Passamos a pente fino o ranking mundial da classe BC4 e não demoramos a perceber quão rápida tem sido a evolução de Carla Oliveira nos labirintos do boccia. Uma, duas, três, quatro, cinco, seis – há apenas seis mulheres à sua frente numa hierarquia em que, se não fizermos distinção de género, ocupa a 40.ª posição. E porque, no caso em apreço, a ambição é quase um estado de alma, a atleta de 26 anos assume que quer chegar também a Tóquio, no próximo ciclo paralímpico, para competir na prova individual. Até lá, porém, não esconde a vontade de ir subindo outros degraus, fora do rectângulo de jogo: “Eu ambiciono ter uma carreira, casar, ter filhos e fazer uma vida perfeitamente normal. Eu sei que para muitas pessoas com limitações isto nem sequer é um objectivo, mas eu vejo isto tudo a acontecer”.

Ao rol de batalhas que tem pela frente, Carla junta o combate à discriminação social – e admite que por vezes ainda é abordada na rua pelas piores razões – e ao alheamento que existe na sociedade portuguesa em relação ao boccia. Nesse sentido, vem mesmo a calhar a pergunta que lhe dirigimos de seguida: “O desporto não ajuda a esbater as diferenças?”. A resposta é eloquente: “Dentro da competição, dentro do pavilhão, é muito o nosso mundo e quando saímos pela porta é o mundo de toda a gente”. E o mundo de toda a gente oscila entre o desconhecimento e a indiferença face à modalidade.

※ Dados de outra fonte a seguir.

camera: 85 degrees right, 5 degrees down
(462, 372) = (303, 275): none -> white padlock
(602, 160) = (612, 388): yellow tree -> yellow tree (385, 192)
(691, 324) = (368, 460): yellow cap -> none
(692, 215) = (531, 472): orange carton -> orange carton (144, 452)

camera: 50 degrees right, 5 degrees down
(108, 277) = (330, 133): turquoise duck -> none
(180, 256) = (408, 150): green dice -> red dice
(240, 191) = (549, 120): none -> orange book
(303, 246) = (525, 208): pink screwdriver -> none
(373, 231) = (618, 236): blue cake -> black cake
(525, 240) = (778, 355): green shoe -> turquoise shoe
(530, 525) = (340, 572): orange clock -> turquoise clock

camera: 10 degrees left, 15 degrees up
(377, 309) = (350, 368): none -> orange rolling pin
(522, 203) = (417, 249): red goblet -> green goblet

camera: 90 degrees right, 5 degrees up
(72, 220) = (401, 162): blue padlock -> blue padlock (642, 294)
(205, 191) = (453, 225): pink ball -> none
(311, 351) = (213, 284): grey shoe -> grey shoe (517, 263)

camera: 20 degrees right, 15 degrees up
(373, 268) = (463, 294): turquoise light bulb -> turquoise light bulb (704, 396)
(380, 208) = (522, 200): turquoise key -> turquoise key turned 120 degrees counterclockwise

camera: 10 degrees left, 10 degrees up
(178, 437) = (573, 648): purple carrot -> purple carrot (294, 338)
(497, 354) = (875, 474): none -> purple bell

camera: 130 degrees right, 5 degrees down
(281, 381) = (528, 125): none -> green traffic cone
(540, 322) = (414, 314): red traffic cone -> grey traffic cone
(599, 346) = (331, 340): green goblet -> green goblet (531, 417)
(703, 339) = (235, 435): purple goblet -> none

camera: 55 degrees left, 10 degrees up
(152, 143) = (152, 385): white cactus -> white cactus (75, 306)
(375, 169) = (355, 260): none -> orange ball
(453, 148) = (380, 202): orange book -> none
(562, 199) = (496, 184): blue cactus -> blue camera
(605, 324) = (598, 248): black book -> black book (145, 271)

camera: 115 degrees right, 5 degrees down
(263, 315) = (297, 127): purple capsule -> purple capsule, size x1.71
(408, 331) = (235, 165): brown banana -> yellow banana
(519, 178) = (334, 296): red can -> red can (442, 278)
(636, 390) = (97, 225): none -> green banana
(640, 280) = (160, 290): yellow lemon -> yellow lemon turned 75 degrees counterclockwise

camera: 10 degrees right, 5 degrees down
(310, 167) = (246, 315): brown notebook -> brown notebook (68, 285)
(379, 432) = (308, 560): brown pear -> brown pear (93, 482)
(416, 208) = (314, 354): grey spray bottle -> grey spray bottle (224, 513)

Está a chegar ao fim o “treino” improvisado em Lourosa e a mãe de Carla, o cimento que lhe suporta a carreira, repõe o equipamento na mala enquanto nos explica que a falta de uniformidade no enchimento e no revestimento das bolas provoca desigualdade na competição e que o problema ainda não tem solução à vista. Mas esse é apenas um detalhe, um obstáculo “micro” num contexto de soluções “macro”. O retrato perfeito chega-nos pela mão da atleta, uma mão que parece agarrar o mundo de uma vez só: “O boccia é muito isso, é a superação dos nossos limites, porque não há desculpa para não praticar desporto quando existe uma modalidade que se adapta tão bem às nossas dificuldades”.